Last September the federal government announced a small business hiring credit. Asked to justify the policy, finance minister Joe Oliver cited analysis by the Canadian Federation of Independent Business (CFIB), a nonprofit that represents the interests of small and mid-size business owners. It projected that the government’s policy would create 25,000 person-years of employment. By contrast, the Parliamentary Budget Officer estimated that the policy would create 800 jobs.
When journalists asked the finance minister’s office for the department’s analysis, the minister’s office directed them to the CFIB’s study. This case illustrates a shift away from policy development and analysis as the principal purview of public servants. It raises the prospect of broader engagement with civil society and citizens as government develops policy. It also presents challenges related to legitimacy, accountability, and fair representation.
Speaking to these challenges at the Digital Governance Forum, Wikinomics author Don Tapscott signaled two big opportunities for government. The first is to change the business of government. Tapscott argued that bureaucracy was a hot new management term a century ago but that we must now move beyond it. Government should release its treasure troves of data and become a platform for the self-organization of other pillars of society.
The second opportunity involves remodeling governance itself, changing the relationship between citizens and their government. The status quo is a weak public engagement model: citizens vote and leaders govern. The opposite extreme, electronic mob rule on a nightly basis, is no better. According to Tapscott, governance in the digital age should promote a second era of democracy that includes stronger representation, less vested interest and power forces, and more public deliberation and engagement.

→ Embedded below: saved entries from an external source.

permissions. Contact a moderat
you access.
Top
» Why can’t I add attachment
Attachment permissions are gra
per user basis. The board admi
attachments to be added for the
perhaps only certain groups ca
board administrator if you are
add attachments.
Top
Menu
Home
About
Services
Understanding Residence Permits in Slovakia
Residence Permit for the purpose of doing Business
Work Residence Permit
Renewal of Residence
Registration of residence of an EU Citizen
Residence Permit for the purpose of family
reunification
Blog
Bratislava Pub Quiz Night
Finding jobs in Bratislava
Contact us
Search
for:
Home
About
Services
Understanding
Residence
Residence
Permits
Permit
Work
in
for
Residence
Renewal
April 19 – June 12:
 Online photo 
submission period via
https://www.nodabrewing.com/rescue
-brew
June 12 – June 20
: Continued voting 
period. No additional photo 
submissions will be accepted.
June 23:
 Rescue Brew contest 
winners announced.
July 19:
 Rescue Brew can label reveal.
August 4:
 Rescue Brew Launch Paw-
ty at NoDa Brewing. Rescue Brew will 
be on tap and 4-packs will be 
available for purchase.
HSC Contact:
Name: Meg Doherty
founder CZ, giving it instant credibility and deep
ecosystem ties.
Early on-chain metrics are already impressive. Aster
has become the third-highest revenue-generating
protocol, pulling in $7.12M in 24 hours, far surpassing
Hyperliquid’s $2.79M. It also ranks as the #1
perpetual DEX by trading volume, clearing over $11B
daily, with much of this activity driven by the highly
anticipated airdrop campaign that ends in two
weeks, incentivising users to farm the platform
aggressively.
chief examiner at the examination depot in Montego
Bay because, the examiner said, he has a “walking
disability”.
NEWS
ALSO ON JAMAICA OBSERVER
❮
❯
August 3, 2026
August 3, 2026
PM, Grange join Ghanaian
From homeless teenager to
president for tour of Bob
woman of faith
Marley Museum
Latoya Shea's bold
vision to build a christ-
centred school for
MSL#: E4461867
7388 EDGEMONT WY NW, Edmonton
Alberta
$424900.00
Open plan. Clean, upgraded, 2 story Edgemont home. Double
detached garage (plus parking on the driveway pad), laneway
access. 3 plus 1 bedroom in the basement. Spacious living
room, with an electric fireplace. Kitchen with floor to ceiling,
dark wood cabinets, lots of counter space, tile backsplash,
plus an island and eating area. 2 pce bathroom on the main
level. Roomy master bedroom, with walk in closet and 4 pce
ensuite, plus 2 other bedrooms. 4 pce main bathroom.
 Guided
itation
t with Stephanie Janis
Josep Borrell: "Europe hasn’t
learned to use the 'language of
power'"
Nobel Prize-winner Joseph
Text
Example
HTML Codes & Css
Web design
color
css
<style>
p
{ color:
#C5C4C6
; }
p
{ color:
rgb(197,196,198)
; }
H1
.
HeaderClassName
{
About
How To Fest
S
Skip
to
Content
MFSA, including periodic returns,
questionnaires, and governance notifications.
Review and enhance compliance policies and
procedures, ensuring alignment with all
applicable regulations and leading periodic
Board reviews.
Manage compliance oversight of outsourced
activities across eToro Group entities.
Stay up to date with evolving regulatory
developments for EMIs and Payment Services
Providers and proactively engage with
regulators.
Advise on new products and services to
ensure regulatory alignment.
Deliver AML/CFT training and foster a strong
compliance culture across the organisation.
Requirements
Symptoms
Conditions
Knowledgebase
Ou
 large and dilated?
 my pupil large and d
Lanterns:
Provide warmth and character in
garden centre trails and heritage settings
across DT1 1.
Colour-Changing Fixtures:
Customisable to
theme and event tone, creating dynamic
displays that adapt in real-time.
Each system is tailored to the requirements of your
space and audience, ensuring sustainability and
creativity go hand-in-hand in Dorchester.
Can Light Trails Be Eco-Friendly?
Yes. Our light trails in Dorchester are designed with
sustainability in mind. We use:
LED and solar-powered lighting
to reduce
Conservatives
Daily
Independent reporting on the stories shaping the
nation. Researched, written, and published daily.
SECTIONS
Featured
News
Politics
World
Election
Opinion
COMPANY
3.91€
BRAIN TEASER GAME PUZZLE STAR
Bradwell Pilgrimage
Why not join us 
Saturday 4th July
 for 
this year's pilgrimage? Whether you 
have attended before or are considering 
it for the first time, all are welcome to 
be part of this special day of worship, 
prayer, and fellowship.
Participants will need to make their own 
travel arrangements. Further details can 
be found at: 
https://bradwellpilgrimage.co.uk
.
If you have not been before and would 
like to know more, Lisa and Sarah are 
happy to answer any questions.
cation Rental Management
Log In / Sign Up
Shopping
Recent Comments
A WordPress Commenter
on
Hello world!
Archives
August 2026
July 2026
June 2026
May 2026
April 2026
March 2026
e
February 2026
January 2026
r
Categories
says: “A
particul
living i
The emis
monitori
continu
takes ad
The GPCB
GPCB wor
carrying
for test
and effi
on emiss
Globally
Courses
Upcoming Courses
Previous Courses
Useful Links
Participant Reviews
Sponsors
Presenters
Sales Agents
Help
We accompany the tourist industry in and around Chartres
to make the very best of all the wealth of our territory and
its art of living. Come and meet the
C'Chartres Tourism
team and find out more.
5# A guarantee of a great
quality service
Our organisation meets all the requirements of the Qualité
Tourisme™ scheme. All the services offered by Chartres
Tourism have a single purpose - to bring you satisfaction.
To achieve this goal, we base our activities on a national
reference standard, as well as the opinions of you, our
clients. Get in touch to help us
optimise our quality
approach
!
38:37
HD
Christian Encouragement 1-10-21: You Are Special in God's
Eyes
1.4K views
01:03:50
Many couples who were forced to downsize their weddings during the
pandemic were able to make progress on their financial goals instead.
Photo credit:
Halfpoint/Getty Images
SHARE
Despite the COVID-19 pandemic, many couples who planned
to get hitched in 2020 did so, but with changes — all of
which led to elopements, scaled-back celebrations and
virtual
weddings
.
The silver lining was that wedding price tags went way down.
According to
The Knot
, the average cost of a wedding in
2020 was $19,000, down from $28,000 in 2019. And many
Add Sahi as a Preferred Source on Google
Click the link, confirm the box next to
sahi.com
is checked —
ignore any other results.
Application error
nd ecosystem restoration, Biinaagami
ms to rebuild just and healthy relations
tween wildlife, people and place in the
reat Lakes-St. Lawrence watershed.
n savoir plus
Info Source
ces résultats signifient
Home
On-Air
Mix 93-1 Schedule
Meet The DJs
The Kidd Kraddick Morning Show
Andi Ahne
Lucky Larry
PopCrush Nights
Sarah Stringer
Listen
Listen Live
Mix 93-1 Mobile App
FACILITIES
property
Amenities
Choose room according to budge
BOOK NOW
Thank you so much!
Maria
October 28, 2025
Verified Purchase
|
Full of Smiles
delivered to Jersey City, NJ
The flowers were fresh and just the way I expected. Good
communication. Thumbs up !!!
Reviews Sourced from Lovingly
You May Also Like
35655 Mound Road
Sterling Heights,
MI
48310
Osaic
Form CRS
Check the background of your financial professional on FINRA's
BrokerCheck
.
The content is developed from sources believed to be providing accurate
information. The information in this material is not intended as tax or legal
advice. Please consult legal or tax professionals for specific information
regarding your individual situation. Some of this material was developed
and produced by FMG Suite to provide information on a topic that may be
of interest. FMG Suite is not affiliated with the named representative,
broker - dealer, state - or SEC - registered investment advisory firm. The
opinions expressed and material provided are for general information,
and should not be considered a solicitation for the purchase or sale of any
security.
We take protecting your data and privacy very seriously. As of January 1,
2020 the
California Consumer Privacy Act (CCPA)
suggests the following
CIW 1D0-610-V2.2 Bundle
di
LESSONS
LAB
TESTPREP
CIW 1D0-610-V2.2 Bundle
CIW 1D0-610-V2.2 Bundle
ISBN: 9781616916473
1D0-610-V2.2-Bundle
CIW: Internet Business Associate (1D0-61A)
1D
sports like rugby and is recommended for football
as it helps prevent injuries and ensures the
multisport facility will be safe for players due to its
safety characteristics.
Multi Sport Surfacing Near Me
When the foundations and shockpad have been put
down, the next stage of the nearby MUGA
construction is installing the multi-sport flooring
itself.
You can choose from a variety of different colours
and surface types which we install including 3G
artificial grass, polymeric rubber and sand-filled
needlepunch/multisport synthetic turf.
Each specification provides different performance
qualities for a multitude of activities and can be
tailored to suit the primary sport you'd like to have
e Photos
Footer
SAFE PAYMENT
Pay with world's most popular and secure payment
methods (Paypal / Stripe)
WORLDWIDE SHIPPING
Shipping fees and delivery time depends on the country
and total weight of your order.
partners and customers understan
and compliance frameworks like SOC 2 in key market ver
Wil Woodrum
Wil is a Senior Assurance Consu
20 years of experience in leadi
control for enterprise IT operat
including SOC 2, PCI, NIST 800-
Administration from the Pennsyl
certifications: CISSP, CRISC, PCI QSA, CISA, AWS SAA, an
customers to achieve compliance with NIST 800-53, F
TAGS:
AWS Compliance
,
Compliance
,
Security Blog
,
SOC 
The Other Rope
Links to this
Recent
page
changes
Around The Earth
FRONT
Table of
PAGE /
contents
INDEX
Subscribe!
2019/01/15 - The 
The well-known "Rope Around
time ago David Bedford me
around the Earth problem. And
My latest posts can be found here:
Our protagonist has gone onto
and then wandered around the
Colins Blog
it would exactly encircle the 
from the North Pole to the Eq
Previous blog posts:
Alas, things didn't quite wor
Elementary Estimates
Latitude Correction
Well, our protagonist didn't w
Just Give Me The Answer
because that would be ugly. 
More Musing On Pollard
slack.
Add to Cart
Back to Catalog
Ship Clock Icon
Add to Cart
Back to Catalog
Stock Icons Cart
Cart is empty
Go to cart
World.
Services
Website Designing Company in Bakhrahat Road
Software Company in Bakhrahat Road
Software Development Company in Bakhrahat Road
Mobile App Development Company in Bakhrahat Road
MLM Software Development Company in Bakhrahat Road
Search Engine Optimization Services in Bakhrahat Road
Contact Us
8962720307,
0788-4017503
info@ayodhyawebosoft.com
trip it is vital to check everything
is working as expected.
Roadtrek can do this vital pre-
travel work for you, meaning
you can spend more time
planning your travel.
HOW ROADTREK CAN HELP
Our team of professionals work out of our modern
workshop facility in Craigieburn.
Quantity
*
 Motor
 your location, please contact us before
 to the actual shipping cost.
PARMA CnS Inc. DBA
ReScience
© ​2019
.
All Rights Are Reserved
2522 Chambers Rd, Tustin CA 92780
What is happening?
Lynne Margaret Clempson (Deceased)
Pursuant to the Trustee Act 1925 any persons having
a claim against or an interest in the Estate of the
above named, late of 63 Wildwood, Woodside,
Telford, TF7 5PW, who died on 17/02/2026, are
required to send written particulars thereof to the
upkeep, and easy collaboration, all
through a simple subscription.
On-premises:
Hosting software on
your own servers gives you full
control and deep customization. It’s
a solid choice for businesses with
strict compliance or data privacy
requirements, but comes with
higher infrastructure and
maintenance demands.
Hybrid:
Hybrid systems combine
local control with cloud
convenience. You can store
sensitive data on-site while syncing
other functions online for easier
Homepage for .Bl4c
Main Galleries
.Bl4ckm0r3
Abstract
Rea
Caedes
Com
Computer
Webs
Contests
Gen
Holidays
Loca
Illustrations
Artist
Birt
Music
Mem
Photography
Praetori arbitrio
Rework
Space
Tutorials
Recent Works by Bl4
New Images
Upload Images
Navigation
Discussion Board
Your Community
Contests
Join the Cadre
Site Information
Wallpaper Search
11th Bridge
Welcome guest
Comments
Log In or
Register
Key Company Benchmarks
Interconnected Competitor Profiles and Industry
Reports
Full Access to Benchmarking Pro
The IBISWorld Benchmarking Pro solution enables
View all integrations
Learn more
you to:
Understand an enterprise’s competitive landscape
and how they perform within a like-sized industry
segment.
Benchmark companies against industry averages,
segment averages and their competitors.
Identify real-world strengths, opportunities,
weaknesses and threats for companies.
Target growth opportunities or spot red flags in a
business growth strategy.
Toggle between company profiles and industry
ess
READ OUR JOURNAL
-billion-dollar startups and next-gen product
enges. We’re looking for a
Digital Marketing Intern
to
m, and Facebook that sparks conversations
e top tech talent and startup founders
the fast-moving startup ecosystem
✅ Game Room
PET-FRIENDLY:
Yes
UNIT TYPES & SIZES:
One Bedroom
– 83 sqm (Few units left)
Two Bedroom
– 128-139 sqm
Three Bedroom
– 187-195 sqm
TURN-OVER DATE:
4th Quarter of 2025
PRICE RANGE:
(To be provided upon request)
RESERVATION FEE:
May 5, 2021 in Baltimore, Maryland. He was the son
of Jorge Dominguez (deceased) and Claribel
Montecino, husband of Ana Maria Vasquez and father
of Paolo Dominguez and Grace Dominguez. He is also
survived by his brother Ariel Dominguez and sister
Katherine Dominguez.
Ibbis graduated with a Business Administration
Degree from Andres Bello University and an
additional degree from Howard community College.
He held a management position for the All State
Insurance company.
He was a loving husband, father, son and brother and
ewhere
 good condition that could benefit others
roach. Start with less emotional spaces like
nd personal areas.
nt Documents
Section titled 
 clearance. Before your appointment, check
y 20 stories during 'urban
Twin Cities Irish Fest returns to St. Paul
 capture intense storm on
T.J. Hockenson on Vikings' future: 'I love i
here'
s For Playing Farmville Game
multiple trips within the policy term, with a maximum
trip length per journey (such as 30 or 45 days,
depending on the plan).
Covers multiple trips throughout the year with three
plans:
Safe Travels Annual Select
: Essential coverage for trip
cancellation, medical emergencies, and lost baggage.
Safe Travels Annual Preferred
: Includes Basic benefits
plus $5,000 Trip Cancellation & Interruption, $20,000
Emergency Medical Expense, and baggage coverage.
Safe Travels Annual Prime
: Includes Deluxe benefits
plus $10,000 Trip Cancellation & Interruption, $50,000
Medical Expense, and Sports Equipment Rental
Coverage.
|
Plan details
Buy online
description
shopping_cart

At the forum, former federal deputy minister Rob Fonberg said that the role of public servants has shifted from policy development and analysis to policy filtering and advising and the rigid adherence to 20th century accountability structures is at odds with digital era policy analysis.
Chris Froggatt, who has served as chief of staff to federal and provincial ministers, added that the biggest changes are the speed of information flow, new tools that politicians and public leaders have access to, and vast increase in the policy content available to everyone. These developments speak directly to the opportunities identified by Tapscott.
They also highlight the importance of a central topic of discussion at the forum: the dis-intermediation of traditional governing institutions in the digital era. Who should serve as the go-between in conversations among politicians, public servants, journalists, lobbyists, advocates, and citizens? If governance in the digital era has created a dis-intermediated and distributed governance context, how should government institutions adapt? Are other players or platforms better placed to mediate discussions about public policy?
As one might expect, the forum did not settle on a particular way forward. Some argued for incremental change: gradual reform of the Canadian Westminster system and recognition that political parties, public servants, citizens, and others play important but distinct roles in policy decision-making processes. Others insisted that we are on the cusp of a historical revolution, like the shift from the agrarian to the industrial age, and that fundamental change to Canadian governing institutions and practices is required.
Ultimately, argued Ann Pappert, Chief Administrative Officer at the City of Guelph, these are questions about leadership. Pappert believes that government needs to free public servants from their gatekeeping roles. Sharing information and embracing uncertainty may seem counterintuitive to senior leaders who value authority and control, but in the digital era co-production is becoming the norm. Co-production collapses the space between politicians, public servants, and citizens and requires people to leave their traditional view of place-based authorities at the door.
Democracy works because citizens perceive their governments to be legitimate. Public opinion polling and declining voter turnout may soon bring this legitimacy into question, if they have not done so already. The digitally driven governance inflection point about who should lead and how transcends partisan ideology. In a dis-intermediated context, a “status quo” is elusive and the process for developing and determining public policy continues to change.
How should governing institutions respond? These are particularly pertinent questions in the lead up to the 2015 federal election and even more so thereafter. The need for digital age policy development processes will only continue to intensify in the months and years ahead.